The current version consists of various document types covering a wide range of subject domains. With a total of 1.37 billion words in 23 languages (253 language pairs), gathered in the course of ten years, this is the largest single release of documents by a European Union institution. It includes different document types produced between 2001 and 2012, excluding only the documents already existing in the Europarl corpus to avoid overlapping.

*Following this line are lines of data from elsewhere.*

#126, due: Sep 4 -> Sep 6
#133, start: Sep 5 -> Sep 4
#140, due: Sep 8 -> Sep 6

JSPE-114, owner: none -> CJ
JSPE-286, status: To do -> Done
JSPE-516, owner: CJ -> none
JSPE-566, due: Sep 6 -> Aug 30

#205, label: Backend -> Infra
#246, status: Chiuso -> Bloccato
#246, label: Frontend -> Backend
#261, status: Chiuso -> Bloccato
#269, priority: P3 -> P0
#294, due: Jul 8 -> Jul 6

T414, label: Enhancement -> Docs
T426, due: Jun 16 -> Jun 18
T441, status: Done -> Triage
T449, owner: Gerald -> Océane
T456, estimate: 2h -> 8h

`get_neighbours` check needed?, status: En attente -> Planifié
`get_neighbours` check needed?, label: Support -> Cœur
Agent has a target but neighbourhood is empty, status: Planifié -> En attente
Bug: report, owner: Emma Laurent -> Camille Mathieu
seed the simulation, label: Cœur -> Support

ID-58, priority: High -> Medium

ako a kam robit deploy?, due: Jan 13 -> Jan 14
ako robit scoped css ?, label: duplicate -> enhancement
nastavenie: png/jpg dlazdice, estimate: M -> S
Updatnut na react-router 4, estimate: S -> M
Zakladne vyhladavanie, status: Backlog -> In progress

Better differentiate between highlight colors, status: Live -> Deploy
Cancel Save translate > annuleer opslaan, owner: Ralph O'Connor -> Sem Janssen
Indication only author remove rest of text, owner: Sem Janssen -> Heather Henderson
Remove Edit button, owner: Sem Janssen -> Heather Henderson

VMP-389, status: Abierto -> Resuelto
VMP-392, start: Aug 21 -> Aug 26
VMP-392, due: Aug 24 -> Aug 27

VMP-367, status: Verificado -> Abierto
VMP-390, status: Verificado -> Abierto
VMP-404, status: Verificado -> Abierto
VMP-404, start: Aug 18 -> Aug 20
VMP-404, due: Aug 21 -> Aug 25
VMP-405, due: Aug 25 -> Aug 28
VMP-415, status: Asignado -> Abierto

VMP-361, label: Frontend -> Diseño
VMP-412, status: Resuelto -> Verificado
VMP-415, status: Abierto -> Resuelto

To download and for more information, see: https://ec.europa.eu/jrc/en/language-technologies/dcep
For a more detailed description of DCEP and when making reference to DCEP in scientific publications, please refer to:
Hajlaoui Najeh, Kolovratnik David, Väyrynen Jaakko, Steinberger Ralf, and Varga Dániel (2014). DCEP-Digital Corpus of the European Parliament. Proc. LREC 2014 (Language Resources and Evaluation Conference). Reykjavik, Iceland. Mai 26-31, 2014. pp 3164-3171 (URL: http://www.lrec-conf.org/proceedings/lrec2014/pdf/943_Paper.pdf).
Best regards Najeh
Le mar. 25 juil. 2023 à 12:43, alexandr.rosen--- via Corpora < corpora@list.elra.info> a écrit :
Dear All,
I'm wondering if there is a more recent version of the "European Parliament Proceedings Parallel Corpus 1996-2011" ( https://www.statmt.org/europarl/). Alternatively, any experience downloading the EP proceedings using https://data.europarl.europa.eu/en/developer-corner/opendata-api would be welcome.
Thanks!
Alexandr _______________________________________________ Corpora mailing list -- corpora@list.elra.info https://list.elra.info/mailman3/postorius/lists/corpora.list.elra.info/ To unsubscribe send an email to corpora-leave@list.elra.info
Dear Najeh,
Thanks a lot, at first I didn't realize that the DCEP corpus includes so many other documents than the Europarl corpus, so I'll definitely consider using it. However, I'm more interested in more recent EP texts, preferably proceedings, mainly due to newly added languages (such as Croatian) and, indeed, topics, including vocabulary etc.
Best,
Alexandr